Below is a quick checklist of what you and the Board should be doing NOW in addition to making the standard preparations:
Locate all insurance documents and keep all contact information handy.
REMEMBER YOUR FRIENDLY INSURANCE AGENT HAS NO SAY IN WHETHER YOUR COMMUNITY RECEIVES MONEY
Read YOUR Dec Page (overview) of the insurance policy. Know the hard deadline for making a claim.
Check for a hurricane deductible in the policy. Have a plan regarding how the Board will collect the money needed for insurance deductibles. They can be paid through reserves, assessments, loans or a hybrid approach.
WE HAVE HANDLED MORE THAN 3,000 INSURANCE CLAIMS. GET A SECOND OPINION WHEN THE INSURANCE COMPANY CLAIMS THAT THE DAMAGE YOUR COMMUNITY SUFFERED IS BELOW THE DEDUCTIBLE
In the event there is damage after the storm, document it with date-stamped photos. The Board may change its mind about making a claim when the bills come due. Obtain multiple estimates for repairs from qualified and well-known contractors.

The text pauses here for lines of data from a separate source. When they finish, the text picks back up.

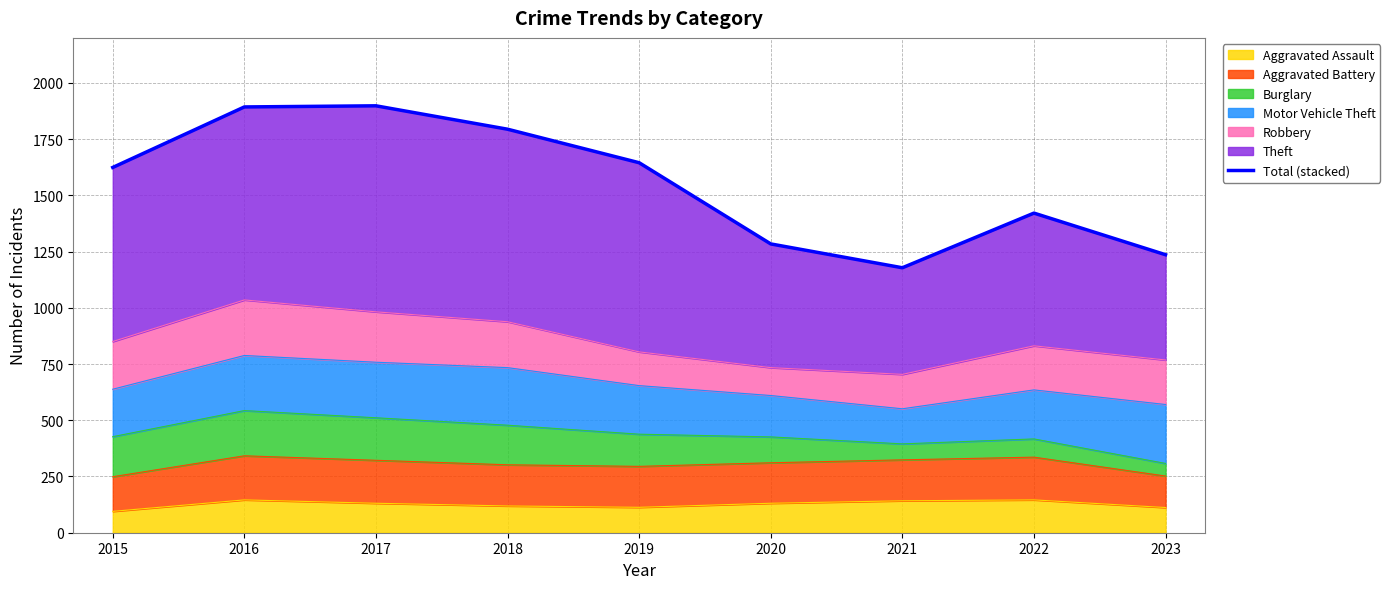

Rank the categories by value from highest to lowest.

2017, 2016, 2018, 2019, 2015, 2022, 2020, 2023, 2021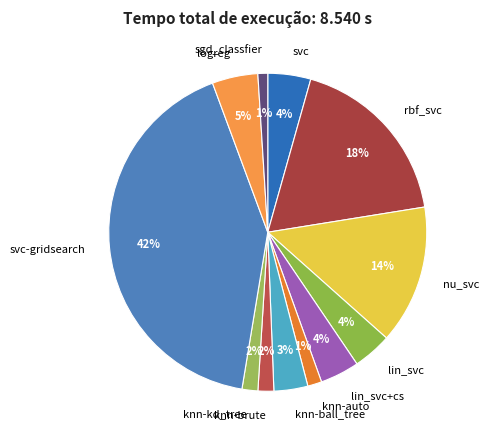

Between rbf_svc and lin_svc, which is larger?

rbf_svc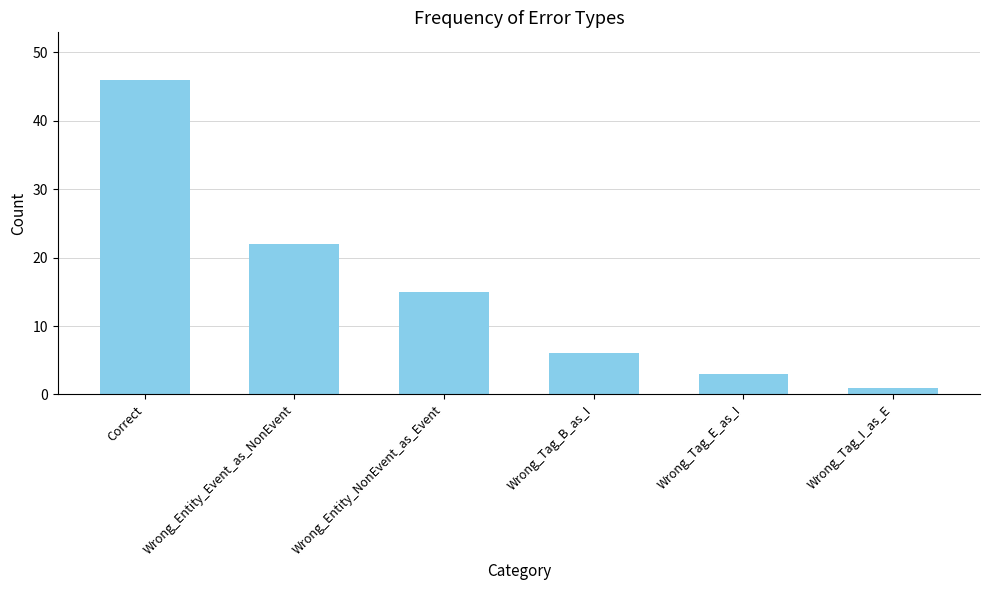

How many data points are less than 15?

3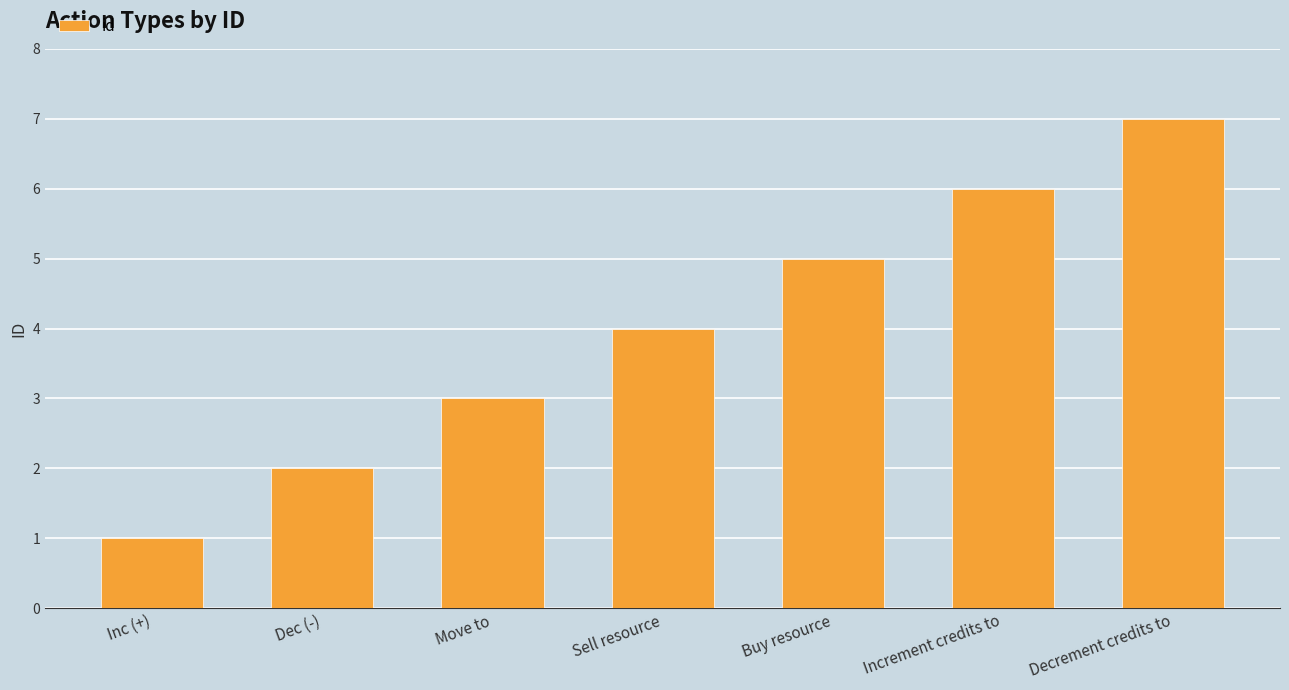

What is the label of the 2nd bar from the left?

Dec (-)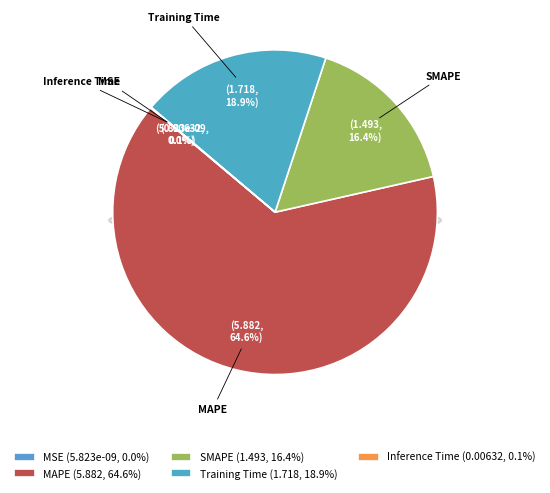

To the nearest percent, what portion does Training Time represent?

19%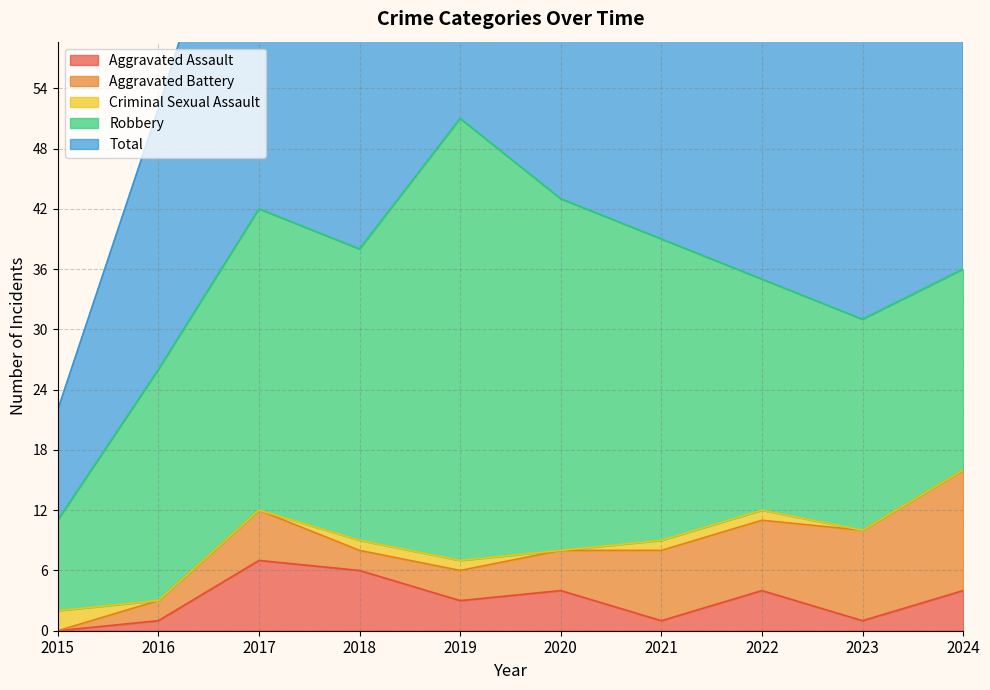

Where is the first local minimum for Total?

2018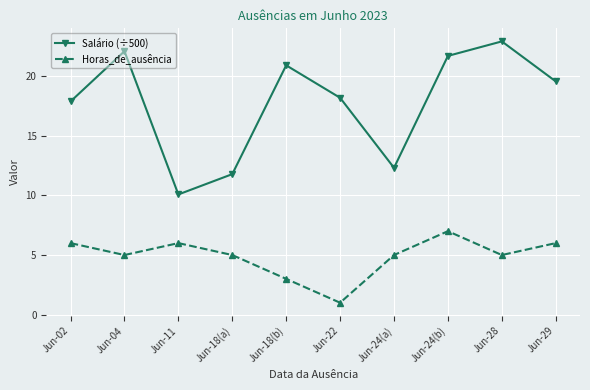

What are all the series names shown in the legend?

Salário (÷500), Horas_de_ausência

Do not take the insurance company’s estimate of damage at face value. If there is ever any doubt about whether your association is getting fair treatment from its insurance company, please feel free to contact us for more information. You always have the right to independent representation in the event of an insurance claim.
Property claims that are the result of a hurricane, may not be used as a cause for cancellation or non-renewal, unless the insured failed to take action reasonably requested by the insurer to prevent recurrence of damage to the property. When there is a State of Emergency, the insurer may not cancel or non-renew a property policy until 90 days after the property has been repaired. (See Florida Statute, 627.4133)
In the coming days and weeks, we will continue to walk you through issues like lines of credit, reserve funds, special assessments and immediate damage restorations including water removal, roof repair, blue tarping, carpet removal, window covering, etc. We will also provide regular updates regarding insurance claims processing, tree removals, construction repairs and contracts, hurricane debris and other storm relate matters.
Please remember to use your common sense and be careful running generators inside (including garages) where carbon monoxide poisoning can occur. Take special care of gas storage and any other extraordinary supplies.
Above anything else, I wish all of you, your families, loved ones, and pets a safe next few days.